Supplied entries:
※
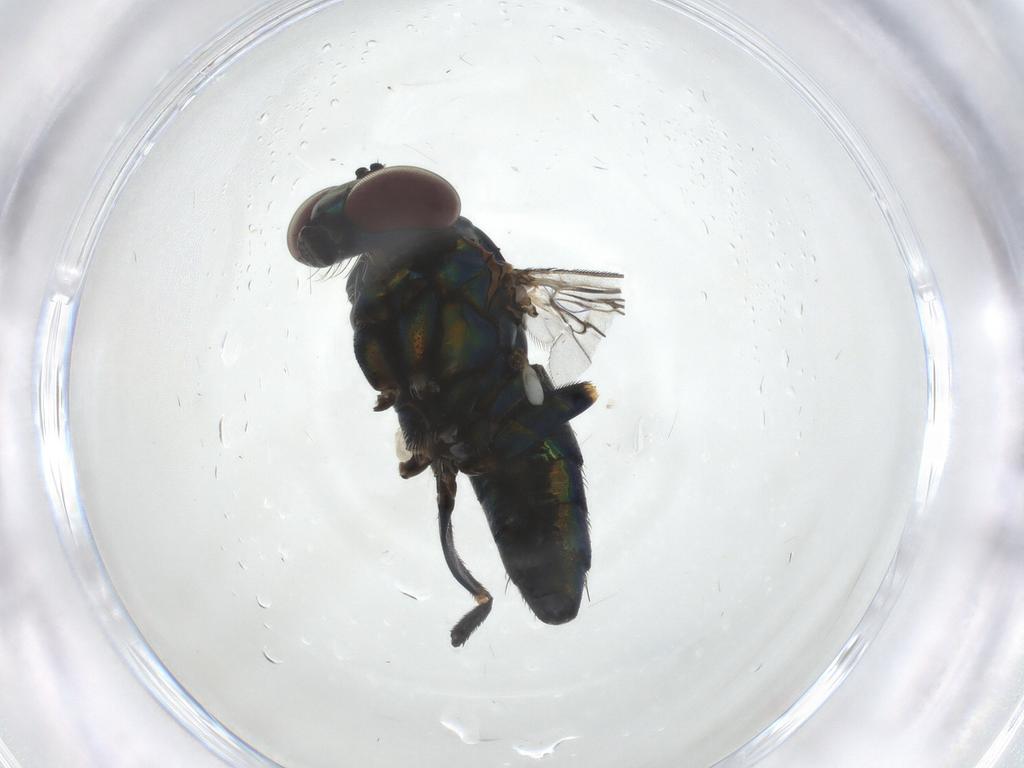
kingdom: Animalia
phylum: Arthropoda
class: Insecta
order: Diptera
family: Dolichopodidae
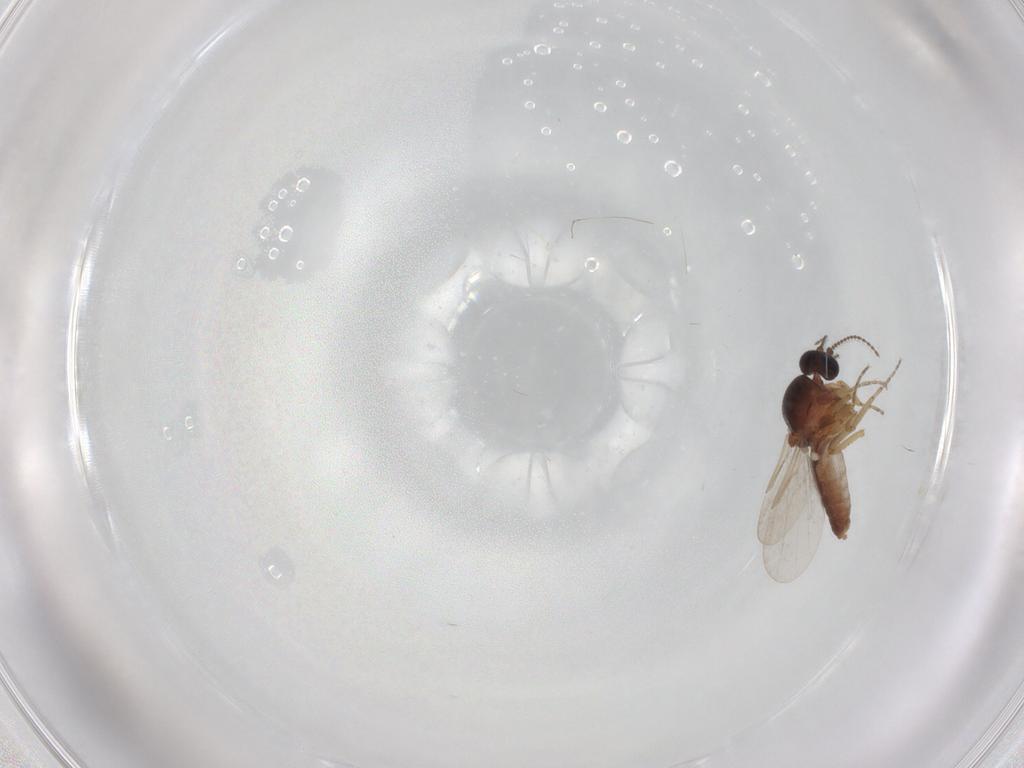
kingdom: Animalia
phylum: Arthropoda
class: Insecta
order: Diptera
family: Ceratopogonidae
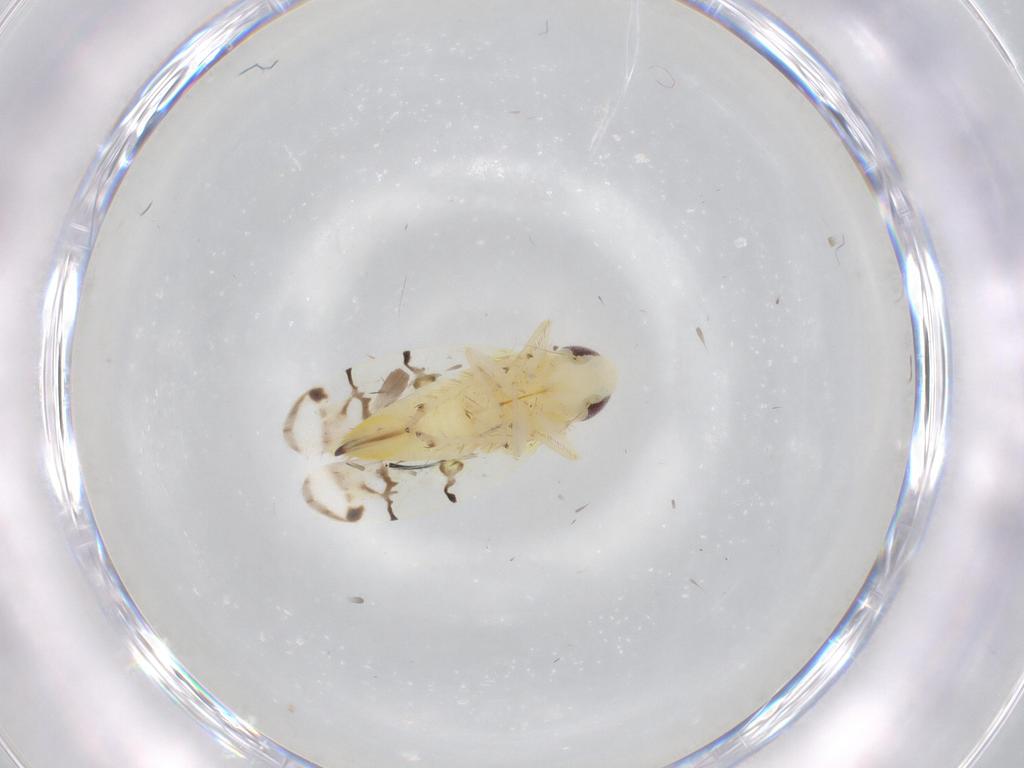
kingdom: Animalia
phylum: Arthropoda
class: Insecta
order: Hemiptera
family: Cicadellidae
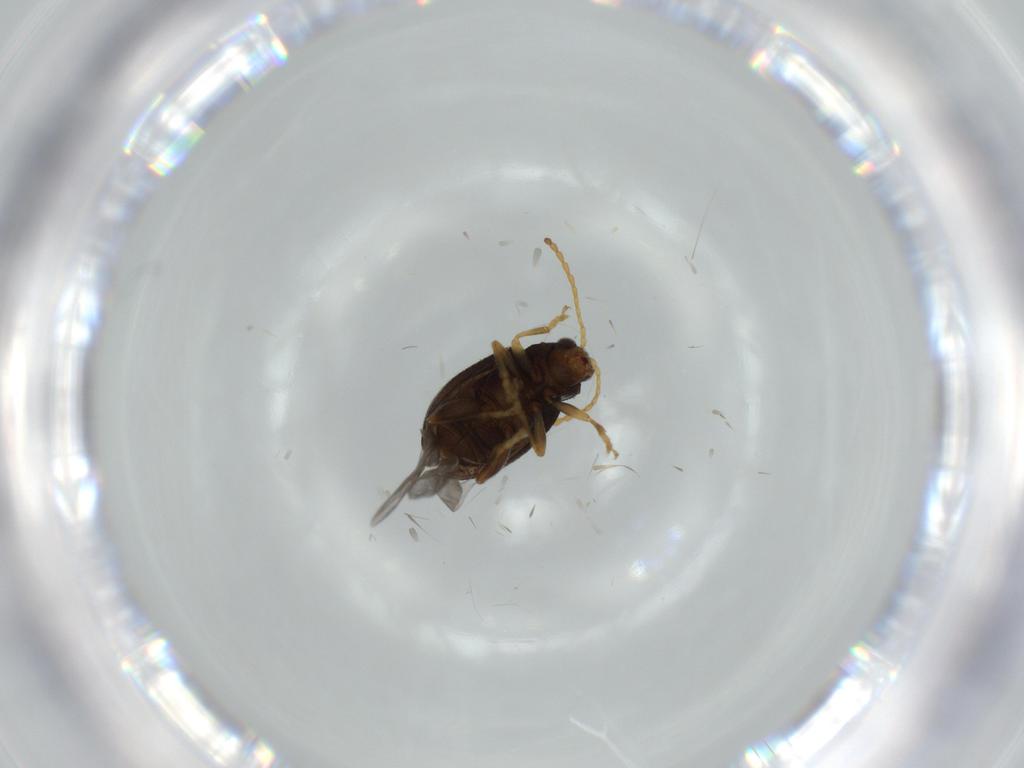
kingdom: Animalia
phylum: Arthropoda
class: Insecta
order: Coleoptera
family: Chrysomelidae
※
Task brief:
Copy out every line of text in the material above without changes, leaving out the pictures.

Completed exercise:
kingdom: Animalia
phylum: Arthropoda
class: Insecta
order: Diptera
family: Dolichopodidae
kingdom: Animalia
phylum: Arthropoda
class: Insecta
order: Diptera
family: Ceratopogonidae
kingdom: Animalia
phylum: Arthropoda
class: Insecta
order: Hemiptera
family: Cicadellidae
kingdom: Animalia
phylum: Arthropoda
class: Insecta
order: Coleoptera
family: Chrysomelidae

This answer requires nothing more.